__Questions__.
A: In the extract on science funding, what did Vannevar Bush's 1945 report lead to in 1950?
B: Copy word for word the stretch of the extract on science funding from "Swedish industrialist Alfred" through "funding of science.".
C: Condense the paragraph of the extract on science funding that begins "Following the United States entry" into a short bulleted list that keeps its main facts.

__Extract__.
In the twentieth century, scientific and technological research became increasingly systematised, as corporations developed, and discovered that continuous investment in research and development could be a key element of success in a competitive strategy. It remained the case, however, that imitation by competitors—circumventing or simply flouting patents, especially those registered abroad—was often just as successful a strategy for companies focused on innovation in matters of organisation and production technique, or even in marketing. A classic example is that of Wilkinson Sword and Gillette in the disposable razor market, where the former has typically had the technological edge, and the latter the commercial one.
Swedish industrialist Alfred Nobel's will directed that his vast fortune be utilized to establish prizes in the scientific fields of medicine, physics and chemistry as well as literature and peace. The Nobel prize served to provide financial incentives for scientists, elevated leading scientists to unprecedented visibility, and provided an example for other philanthropists of the industrial era to provide private sources of funding for scientific research and education. Ironically, it was not an era of peace that followed, but rather wars fought on unprecedented international scale that led to expanded state interest in the funding of science.
The desire for more advanced weapons during World War I inspired significant investments in scientific research and applied engineering in both Germany and allied countries. World War II spawned even more widespread scientific research and engineering development in such fields as nuclear chemistry and nuclear physics as scientists raced to contribute to the development of radar, the proximity fuse, and the atomic bomb. In Germany, scientists such as Werner Heisenberg were being pushed by the leaders of the German war effort, including Adolf Hitler to evaluate the feasibility of developing atomic weapons in time for them to have an effect on the outcome of the war. Meanwhile, allied countries in the late 1930s and 1940s committed monumental resources to wartime scientific research. In the United States, these efforts were initially led by the National Defense Research Committee. Later, the Office of Scientific Research and Development, organized and administered by the MIT engineer Vannevar Bush, took up the effort of coordinating government efforts in support of science.
Following the United States entry into the second world war, the Manhattan Project emerged as a massive coordinated program to pursue development of nuclear weapons. Leading scientists such as Robert Oppenheimer, Glenn T. Seaborg, Enrico Fermi and Edward Teller were among the thousands of civilian scientists and engineers employed in the unprecedented wartime efforts. Entire communities were created to support the scientific and industrial aspects of the nuclear efforts in Los Alamos, New Mexico; Oak Ridge, Tennessee; the Hanford site in Washington and elsewhere. The Manhattan Project cost $1,889,604,000 of which $69,681,000 was dedicated to research and development. The Manhattan Project is regarded as a major milestone in the trend towards government funding of big science.
In the United States, the foundation for post-WWII science policy was laid out in Vannevar Bush's Science – the Endless Frontier, submitted to President Truman in 1945. Vannevar Bush was President Roosevelt's science advisor and became one of the most influential science advisors as in his essay, he pioneered how we decide on science policy today. [14] Vannevar Bush, director of the office of scientific research and development for the U.S. government, wrote in July 1945 that "science is a proper concern of government" [15] This report led to the creation of the National Science Foundation in 1950 to support civilian scientific research.

__Given information__.
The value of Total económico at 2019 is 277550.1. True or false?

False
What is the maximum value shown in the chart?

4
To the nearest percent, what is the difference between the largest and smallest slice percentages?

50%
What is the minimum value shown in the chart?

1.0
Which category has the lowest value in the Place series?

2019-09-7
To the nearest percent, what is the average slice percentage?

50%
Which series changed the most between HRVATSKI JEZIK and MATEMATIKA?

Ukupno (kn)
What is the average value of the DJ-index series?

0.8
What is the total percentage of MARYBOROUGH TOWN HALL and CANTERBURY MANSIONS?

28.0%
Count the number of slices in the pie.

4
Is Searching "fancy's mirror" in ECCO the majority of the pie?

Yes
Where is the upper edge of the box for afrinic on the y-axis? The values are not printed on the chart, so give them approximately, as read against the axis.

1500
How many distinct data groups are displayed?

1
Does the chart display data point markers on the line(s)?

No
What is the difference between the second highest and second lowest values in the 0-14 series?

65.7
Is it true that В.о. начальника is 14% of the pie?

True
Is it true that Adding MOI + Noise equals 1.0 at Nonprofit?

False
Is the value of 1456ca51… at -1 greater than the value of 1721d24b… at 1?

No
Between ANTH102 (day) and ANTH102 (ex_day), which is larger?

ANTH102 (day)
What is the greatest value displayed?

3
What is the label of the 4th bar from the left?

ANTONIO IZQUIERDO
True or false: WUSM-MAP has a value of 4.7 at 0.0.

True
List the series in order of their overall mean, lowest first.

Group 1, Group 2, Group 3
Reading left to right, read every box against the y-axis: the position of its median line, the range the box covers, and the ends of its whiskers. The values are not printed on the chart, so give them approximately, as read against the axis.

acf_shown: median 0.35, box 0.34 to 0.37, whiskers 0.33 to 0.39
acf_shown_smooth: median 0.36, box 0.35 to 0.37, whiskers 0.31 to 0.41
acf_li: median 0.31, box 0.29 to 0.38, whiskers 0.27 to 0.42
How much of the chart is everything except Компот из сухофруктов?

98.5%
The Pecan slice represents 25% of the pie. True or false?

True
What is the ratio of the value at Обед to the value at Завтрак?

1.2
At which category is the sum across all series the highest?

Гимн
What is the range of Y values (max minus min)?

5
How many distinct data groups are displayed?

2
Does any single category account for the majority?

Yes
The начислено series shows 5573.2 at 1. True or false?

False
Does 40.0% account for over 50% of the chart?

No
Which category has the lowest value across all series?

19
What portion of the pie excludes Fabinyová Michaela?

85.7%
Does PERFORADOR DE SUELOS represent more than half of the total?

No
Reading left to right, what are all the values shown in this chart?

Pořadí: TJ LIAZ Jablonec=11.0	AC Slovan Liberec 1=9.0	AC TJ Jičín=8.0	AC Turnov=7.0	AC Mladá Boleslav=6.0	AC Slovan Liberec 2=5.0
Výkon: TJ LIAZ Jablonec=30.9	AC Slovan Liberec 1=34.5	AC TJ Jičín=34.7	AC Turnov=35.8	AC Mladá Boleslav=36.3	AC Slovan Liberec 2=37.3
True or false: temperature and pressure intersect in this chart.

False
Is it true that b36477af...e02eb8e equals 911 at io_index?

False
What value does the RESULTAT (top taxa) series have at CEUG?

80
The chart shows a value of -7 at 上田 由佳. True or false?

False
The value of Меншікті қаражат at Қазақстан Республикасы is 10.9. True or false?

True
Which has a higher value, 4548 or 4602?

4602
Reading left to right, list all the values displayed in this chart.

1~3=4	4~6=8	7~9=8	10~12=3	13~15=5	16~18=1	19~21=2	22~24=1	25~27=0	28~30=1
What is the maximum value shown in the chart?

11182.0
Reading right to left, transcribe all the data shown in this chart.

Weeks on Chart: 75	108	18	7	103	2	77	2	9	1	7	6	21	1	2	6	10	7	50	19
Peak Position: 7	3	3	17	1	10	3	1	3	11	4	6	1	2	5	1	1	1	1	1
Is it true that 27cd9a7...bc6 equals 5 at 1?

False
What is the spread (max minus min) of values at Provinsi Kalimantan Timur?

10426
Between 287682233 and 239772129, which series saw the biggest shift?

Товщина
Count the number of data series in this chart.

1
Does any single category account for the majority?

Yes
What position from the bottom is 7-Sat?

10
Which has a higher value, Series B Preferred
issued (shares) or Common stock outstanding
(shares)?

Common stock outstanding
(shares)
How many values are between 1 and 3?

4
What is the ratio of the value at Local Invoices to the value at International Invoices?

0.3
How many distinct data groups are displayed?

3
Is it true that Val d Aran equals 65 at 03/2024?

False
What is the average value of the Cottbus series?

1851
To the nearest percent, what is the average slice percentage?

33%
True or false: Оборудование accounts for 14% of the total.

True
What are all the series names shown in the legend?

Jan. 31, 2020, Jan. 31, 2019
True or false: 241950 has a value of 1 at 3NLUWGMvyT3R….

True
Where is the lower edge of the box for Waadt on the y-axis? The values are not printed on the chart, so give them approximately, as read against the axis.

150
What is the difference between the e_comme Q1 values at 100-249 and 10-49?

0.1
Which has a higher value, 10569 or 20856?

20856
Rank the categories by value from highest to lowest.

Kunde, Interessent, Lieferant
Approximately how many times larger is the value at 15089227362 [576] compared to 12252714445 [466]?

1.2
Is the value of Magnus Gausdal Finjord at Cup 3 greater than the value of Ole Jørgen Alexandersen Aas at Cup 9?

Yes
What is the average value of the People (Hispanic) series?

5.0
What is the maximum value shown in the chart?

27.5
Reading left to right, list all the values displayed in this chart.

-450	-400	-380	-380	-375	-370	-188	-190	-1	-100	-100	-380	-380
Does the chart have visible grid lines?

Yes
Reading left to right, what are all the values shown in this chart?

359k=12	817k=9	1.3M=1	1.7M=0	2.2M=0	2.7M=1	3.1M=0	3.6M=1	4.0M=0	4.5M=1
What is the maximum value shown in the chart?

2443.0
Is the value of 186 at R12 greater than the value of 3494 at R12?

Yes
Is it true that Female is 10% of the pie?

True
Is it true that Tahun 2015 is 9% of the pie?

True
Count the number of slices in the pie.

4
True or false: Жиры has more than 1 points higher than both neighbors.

__Replies__.
A: It led to the creation of the National Science Foundation, which was set up to support civilian scientific research.

B:
Swedish industrialist Alfred Nobel's will directed that his vast fortune be utilized to establish prizes in the scientific fields of medicine, physics and chemistry as well as literature and peace. The Nobel prize served to provide financial incentives for scientists, elevated leading scientists to unprecedented visibility, and provided an example for other philanthropists of the industrial era to provide private sources of funding for scientific research and education. Ironically, it was not an era of peace that followed, but rather wars fought on unprecedented international scale that led to expanded state interest in the funding of science.

C:
- After the United States entered World War II, the Manhattan Project became a massive coordinated program to develop nuclear weapons.
- It employed thousands of civilian scientists and engineers, among them Robert Oppenheimer, Glenn T. Seaborg, Enrico Fermi and Edward Teller.
- Entire communities were created to support it in Los Alamos, New Mexico; Oak Ridge, Tennessee; the Hanford site in Washington; and elsewhere.
- It cost $1,889,604,000, of which $69,681,000 went to research and development.
- It is regarded as a major milestone in the trend toward government funding of big science.